The big three, Cam Smith, Billy Slater and Cooper Cronk, are back helping to run the Storm attack
Cameron Smith, Billy Slater and Cooper Cronk are once again playing their part in the dynamic Melbourne Storm attack.
The big three are once again plotting another Melbourne Storm premiership. Cameron Smith may be the only member of the Storm’s holy trinity still playing the game, but Billy Slater and Cooper Cronk have played their part in energising a supercharged attack that has the Storm within one win of another grand final.
In concert with Storm assistant coach Marc Brentnall — the man charged with finetuning an array of attacking talent that has yielded more than 500 points this season — Smith, Slater and Cronk have been pulling apart opponents on a weekly basis.
Slater’s involvement with the Storm is well known, his brain always available to be picked by Brentnall. Cronk less so, mainly out of respect to the Sydney Roosters, where he is also employed. However, the form of halves Cameron Munster and in particular Jarome Hughes this season owes much to Cronk being only a phone call away.
“In pre-season it was a weekly thing,” Brentnall said. “With the COVID-19 break, it probably hasn’t been a regular thing. There have been times where they (Cronk, Hughes and Munster) might have gone a couple of weeks without touching base and at other weeks they might have been in touch a couple of times.
“Coops is big on leaving it up to them. He doesn’t ram it down their throats. He is more about getting their thoughts and what they are seeing.
“If they need something he is always there. If he sees something, he makes contact.”
The result has been a change in the Storm’s DNA. Under coach Craig Bellamy, they have always been regarded as a team that outworks their opponents. If you don’t like hard work, you don’t survive at the Storm.

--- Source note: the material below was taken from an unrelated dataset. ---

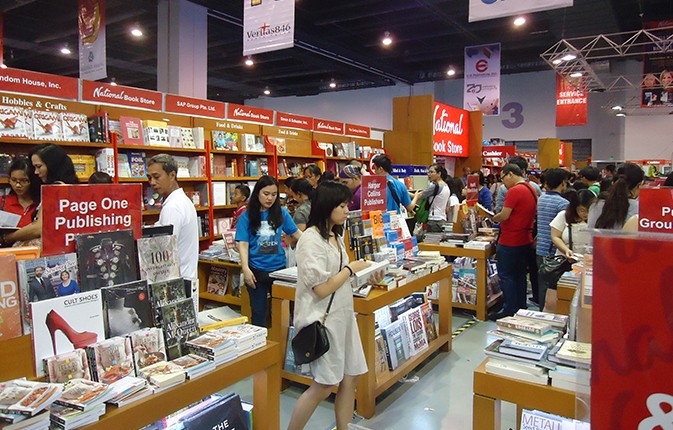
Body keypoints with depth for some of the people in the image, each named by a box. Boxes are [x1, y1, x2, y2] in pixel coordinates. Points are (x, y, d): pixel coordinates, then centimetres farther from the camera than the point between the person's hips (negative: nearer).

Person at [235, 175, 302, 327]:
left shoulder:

This season, they have added some attacking dynamism to go with the defensive fortitude. They showed against Parramatta that they are capable to blowing teams away, turning on the afterburners in the second half to set up a preliminary final showdown with Canberra at Suncorp Stadium on Friday night.
“I have always been on the defensive-minded side,” Bellamy said. “We made a little point this year, especially with the rule changes, that we probably had to change some of the things we did. There has been a little bit of experimenting at training and in games.

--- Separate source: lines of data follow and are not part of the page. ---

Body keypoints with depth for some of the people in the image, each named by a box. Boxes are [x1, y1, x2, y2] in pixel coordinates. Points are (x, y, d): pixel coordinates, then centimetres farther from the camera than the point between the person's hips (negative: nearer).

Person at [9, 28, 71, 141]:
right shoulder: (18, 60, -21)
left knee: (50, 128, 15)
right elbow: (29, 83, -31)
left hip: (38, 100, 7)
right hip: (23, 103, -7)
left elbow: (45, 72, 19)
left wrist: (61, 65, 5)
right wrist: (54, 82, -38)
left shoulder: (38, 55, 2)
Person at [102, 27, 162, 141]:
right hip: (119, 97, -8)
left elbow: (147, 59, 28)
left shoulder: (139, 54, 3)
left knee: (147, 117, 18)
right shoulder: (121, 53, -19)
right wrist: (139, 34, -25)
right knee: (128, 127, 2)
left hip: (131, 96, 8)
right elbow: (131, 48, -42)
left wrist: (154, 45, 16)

“Marc Brentnall, who does most of our attack, he talks to Billy Slater and Cooper Cronk. I have to give him a lot of credit for some of the ideas he has come up with.”
Brentnall is loath to accept too much of the credit. He is more than happy to share it with Slater and Cronk, whose roles at the Storm maintain a long association with he club that was only broken when Cronk moved to Sydney to spend the final two years of his playing career at the Roosters.

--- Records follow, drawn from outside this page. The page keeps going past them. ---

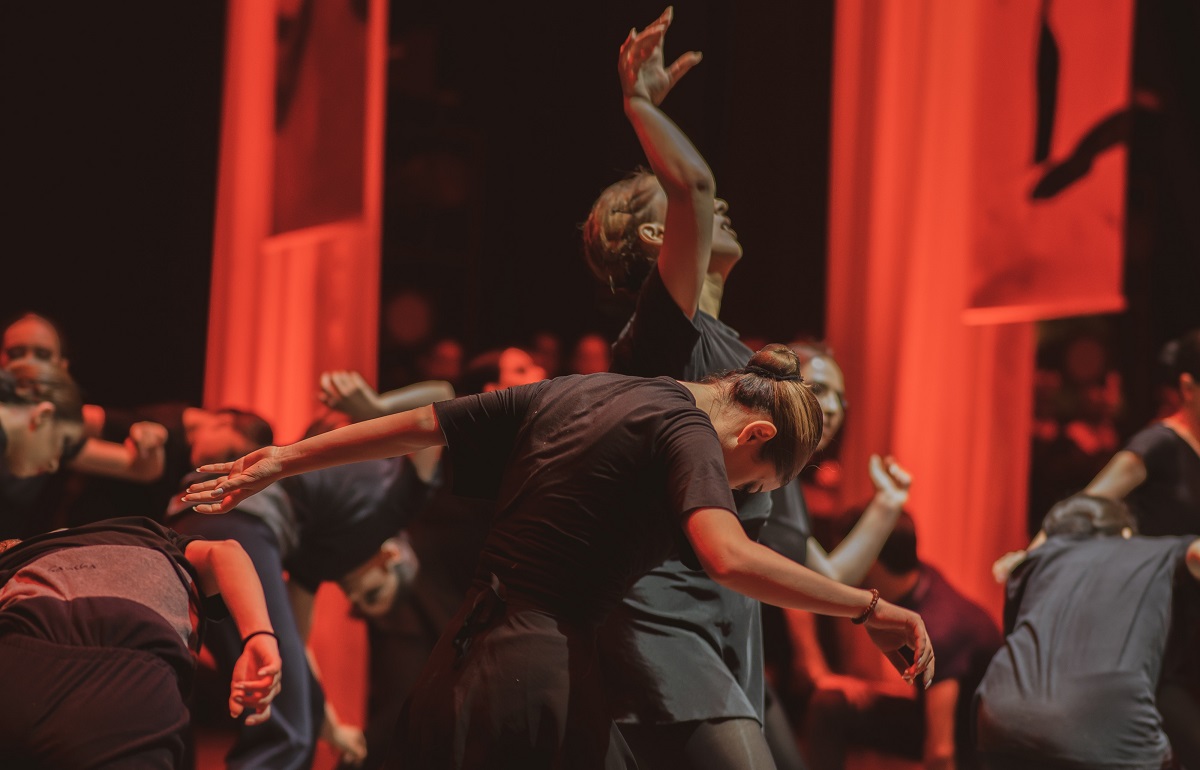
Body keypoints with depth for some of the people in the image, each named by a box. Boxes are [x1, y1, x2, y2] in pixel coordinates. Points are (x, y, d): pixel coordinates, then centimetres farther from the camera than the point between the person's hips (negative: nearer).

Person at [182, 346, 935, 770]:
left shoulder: (570, 394, 18)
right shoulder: (687, 432, -5)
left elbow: (420, 425, 20)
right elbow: (731, 557, -24)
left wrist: (279, 462, 26)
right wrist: (871, 608, -17)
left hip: (458, 667, 8)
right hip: (545, 674, -8)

There was always a job waiting for him in Melbourne and the Storm are reaping the benefits.
“Bill is a lot more across the team attack,” Brentnall said. “He has done a great job with all our fullbacks. But he has also done a lot of work with our spine and our edges and the team attack in general.
“We know how smart he is. He is always coming up with ideas. I will talk to him most weeks. If there is anything he sees in our games, he will ring me.
“He will throw plenty of stuff up. But like on the field, he was always calling plays for Cam and Coops. Sometimes he got it, sometimes he doesn’t.
“Both of them have been invaluable and very lucky to have their brains to pick.”
The Storm head into Friday night’s game as favourites to return to the big show, their cause helped by the Queensland government after they refused a request to allow the Raiders to prepare in a hotel on the morning of the game.
The Raiders, via the NRL, raised the issue with the Queensland government three weeks ago. They have been patiently waiting for a response and it finally arrived late on Wednesday, much to the dismay of chief executive Don Furner and coach Ricky Stuart.
The Raiders will now be forced to fly into Brisbane only hours before kick-off and head straight to the game.
“Bitterly disappointed,” Furner said. “The bureaucrats clearly have their feet up on a desk. They clearly couldn‘t be bothered with it. They’re clearly setting us up to fail.”
Stuart added: “The NRL have been trying to get in communication with the Queensland government for the past three weeks to get this arranged and ticked off.
“The Queensland government got back in touch with them at 3pm yesterday afternoon. So it hasn’t eventuated.
“It won’t affect us. It is another punch in the head we have copped in the week leading up to a game.”